Friday, May 31, 2019

Pobody's Nerfect

   So far, it's been a crazy fall. We aren't even that far into it, really.  It is late September,  as of this writing, and I'm still adjusting. Our daughter has entered the double digits and we've been busy as a family organizing a birthday outing, a yard sale, and a family party. In all the chaos of the last several weeks, the unthinkable happened.  I MISSED A LIBRARY BOOK SALE!! Those familiar with our home would say we could build furniture with all the books we have as it is, why would you need more?
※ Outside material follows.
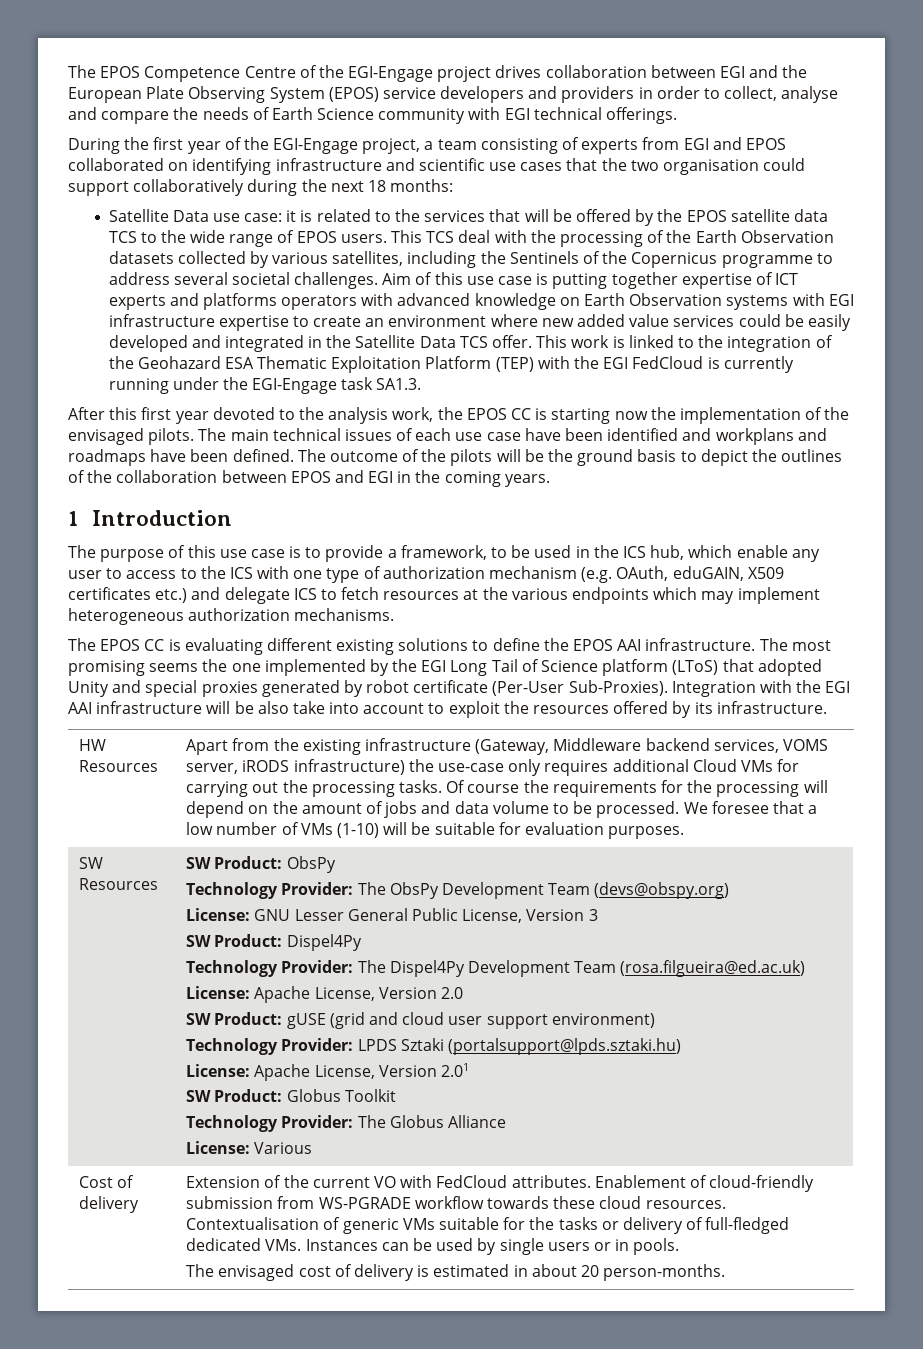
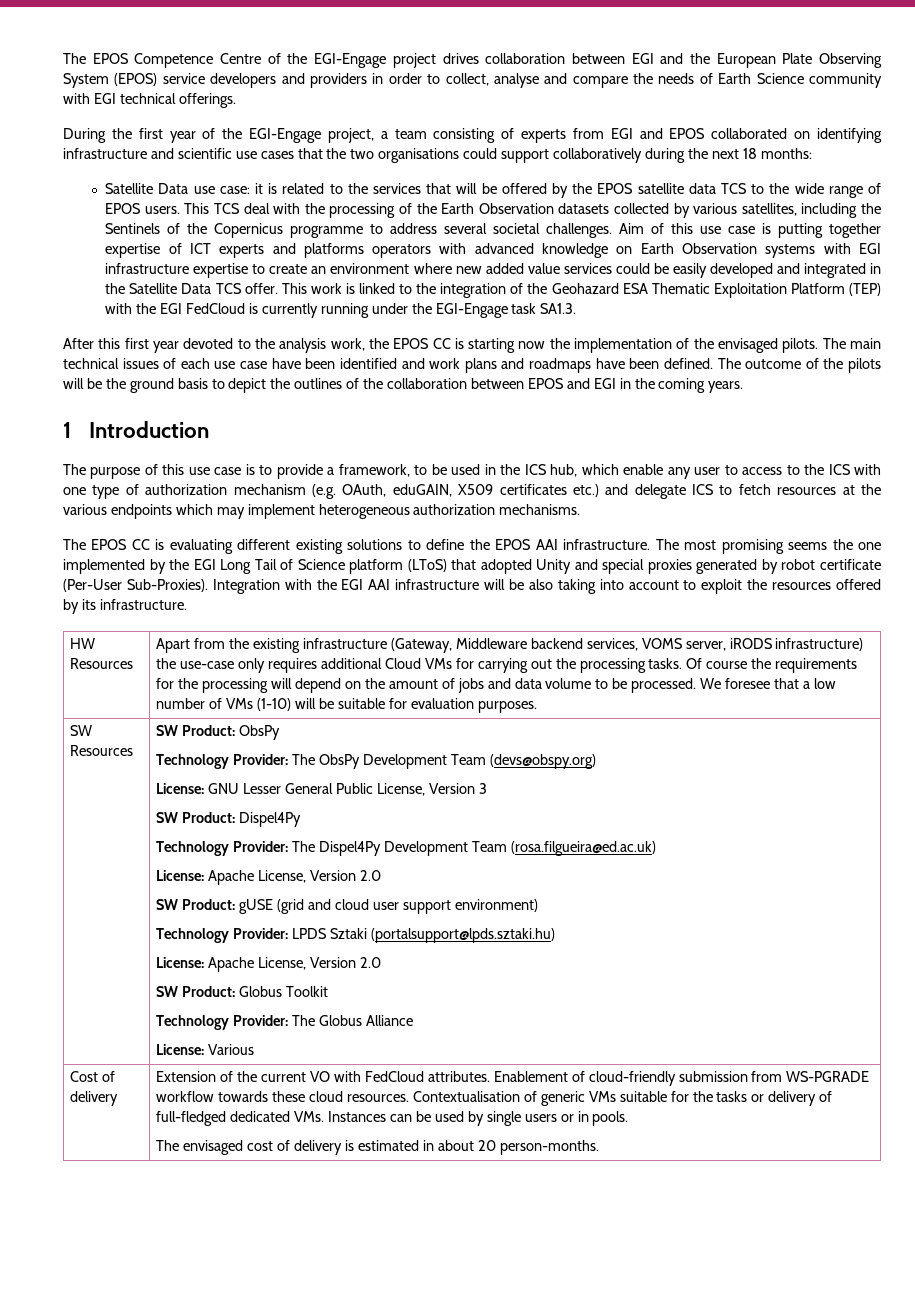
[663,159,760,175] organisation -> [378,148,460,163] organisations
[715,428,794,445] workplans -> [429,358,497,373] work plans
[292,701,325,714] take -> [557,579,596,594] taking
[441,1063,470,1077] 2.01 -> [360,957,382,968] 2.0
    I admit I have long standing book issues. This most recent error really bothered me because it's never happened before but there's also more to it than that. I hate book dealers with a passion. I've ranted about these creatures before and have made no attempt whatsoever to conceal my feelings when I'm at a book sale. I believe they even know me, not by name, I'm proudly the crazy b***h that hates dealers. Missing the opportunity to bug these people just by my presence feels like making a wicked witch happy. (See earlier sentence about "book issues" and remove the word "book".)
   If I remember correctly, I was dimly aware there was a sale that day. We even drove past it, according to my spouse. So what the hell happened, you may ask? My theory is that I became distracted by Amish market coupons and my daughter's tenth birthday trip. We were very concerned about the weather that day since we had been getting stupid amounts of rain recently and I had no "plan B".  We arranged to meet my daughter's friend and his family at the beach that day.
   Going to a book sale and trying to limit my time there is like telling someone, I'm going to a crack den, I'll be out in ten minutes! It may have been doable to have gotten up and gone early but not easy and definitely upsetting for my spouse. It would have taken a lot to get me out of there and starting the day pissed off is not a good idea.
   Forgiving yourself and moving on remain lofty goals for me these days. I can't remember everything. Like most things I worry about, our shore outing turned out great. Our little girl had a great time and we got away with celebrating relatively cheaply. My greedy bulldog brain wants everything and wants it perfect. Anybody know of a book I can read that might help?